[RECORD EXCERPTS]
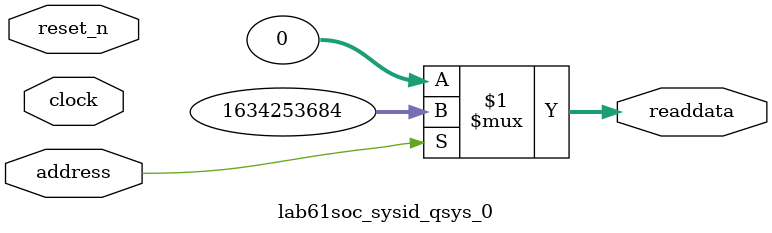
<source format=v>



// synthesis translate_off
`timescale 1ns / 1ps
// synthesis translate_on

// turn off superfluous verilog processor warnings 
// altera message_level Level1 
// altera message_off 10034 10035 10036 10037 10230 10240 10030 

module lab61soc_sysid_qsys_0 (
               // inputs:
                address,
                clock,
                reset_n,

               // outputs:
                readdata
             )
;

  output  [ 31: 0] readdata;
  input            address;
  input            clock;
  input            reset_n;

  wire    [ 31: 0] readdata;
  //control_slave, which is an e_avalon_slave
  assign readdata = address ? 1634253684 : 0;

endmodule



</source>
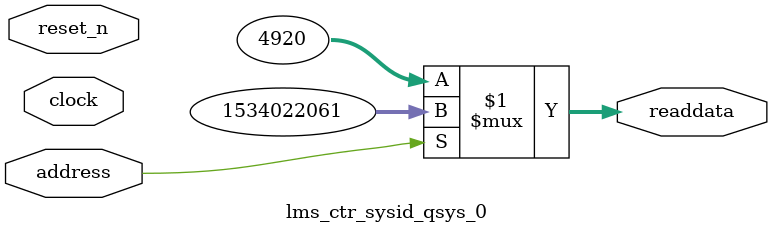
<source format=v>



// synthesis translate_off
`timescale 1ns / 1ps
// synthesis translate_on

// turn off superfluous verilog processor warnings 
// altera message_level Level1 
// altera message_off 10034 10035 10036 10037 10230 10240 10030 

module lms_ctr_sysid_qsys_0 (
               // inputs:
                address,
                clock,
                reset_n,

               // outputs:
                readdata
             )
;

  output  [ 31: 0] readdata;
  input            address;
  input            clock;
  input            reset_n;

  wire    [ 31: 0] readdata;
  //control_slave, which is an e_avalon_slave
  assign readdata = address ? 1534022061 : 4920;

endmodule



</source>
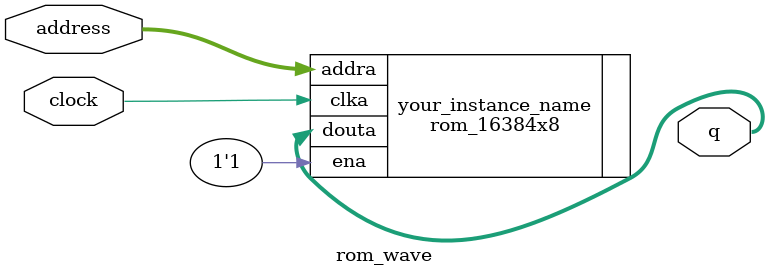
<source format=v>
`timescale 1ns/1ns

module rom_wave (
         address,
         clock,
         q);
 
         input   [13:0]  address;
         input     clock;
         output  [7:0]  q;



rom_16384x8 your_instance_name (
  .clka(clock),    // input wire clka
  .ena(1'b1),      // input wire ena
  .addra(address),  // input wire [13 : 0] addra
  .douta(q)  // output wire [7 : 0] douta
);





/*
integer hand,hand_i,j,i;
integer data_i[18192:0];
reg [7:0] mem [0:16384];
assign q = mem[address];
initial begin
 #10;
    $readmemh("./t1_hex.txt",mem);
    hand=$fopen("./t1.txt","r");
    hand_i=$fopen("./t1_hex.txt","rw");
//     for(j=0;j<16384;j=j+1)begin
//          #1;
//      $display("data_i[%0d] = %0d",j,mem[j]);
// end
//  $finish;
end
*/



endmodule

</source>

[REQUEST] Repeat the material line for line. Pictures stay out of the copy.

[WRITTEN RESPONSE]
<source format=v>



// synthesis translate_off
`timescale 1ns / 1ps
// synthesis translate_on

// turn off superfluous verilog processor warnings 
// altera message_level Level1 
// altera message_off 10034 10035 10036 10037 10230 10240 10030 

module lab61soc_sysid_qsys_0 (
               // inputs:
                address,
                clock,
                reset_n,

               // outputs:
                readdata
             )
;

  output  [ 31: 0] readdata;
  input            address;
  input            clock;
  input            reset_n;

  wire    [ 31: 0] readdata;
  //control_slave, which is an e_avalon_slave
  assign readdata = address ? 1634253684 : 0;

endmodule



</source>
<source format=v>



// synthesis translate_off
`timescale 1ns / 1ps
// synthesis translate_on

// turn off superfluous verilog processor warnings 
// altera message_level Level1 
// altera message_off 10034 10035 10036 10037 10230 10240 10030 

module lms_ctr_sysid_qsys_0 (
               // inputs:
                address,
                clock,
                reset_n,

               // outputs:
                readdata
             )
;

  output  [ 31: 0] readdata;
  input            address;
  input            clock;
  input            reset_n;

  wire    [ 31: 0] readdata;
  //control_slave, which is an e_avalon_slave
  assign readdata = address ? 1534022061 : 4920;

endmodule



</source>
<source format=v>
`timescale 1ns/1ns

module rom_wave (
         address,
         clock,
         q);
 
         input   [13:0]  address;
         input     clock;
         output  [7:0]  q;



rom_16384x8 your_instance_name (
  .clka(clock),    // input wire clka
  .ena(1'b1),      // input wire ena
  .addra(address),  // input wire [13 : 0] addra
  .douta(q)  // output wire [7 : 0] douta
);





/*
integer hand,hand_i,j,i;
integer data_i[18192:0];
reg [7:0] mem [0:16384];
assign q = mem[address];
initial begin
 #10;
    $readmemh("./t1_hex.txt",mem);
    hand=$fopen("./t1.txt","r");
    hand_i=$fopen("./t1_hex.txt","rw");
//     for(j=0;j<16384;j=j+1)begin
//          #1;
//      $display("data_i[%0d] = %0d",j,mem[j]);
// end
//  $finish;
end
*/



endmodule

</source>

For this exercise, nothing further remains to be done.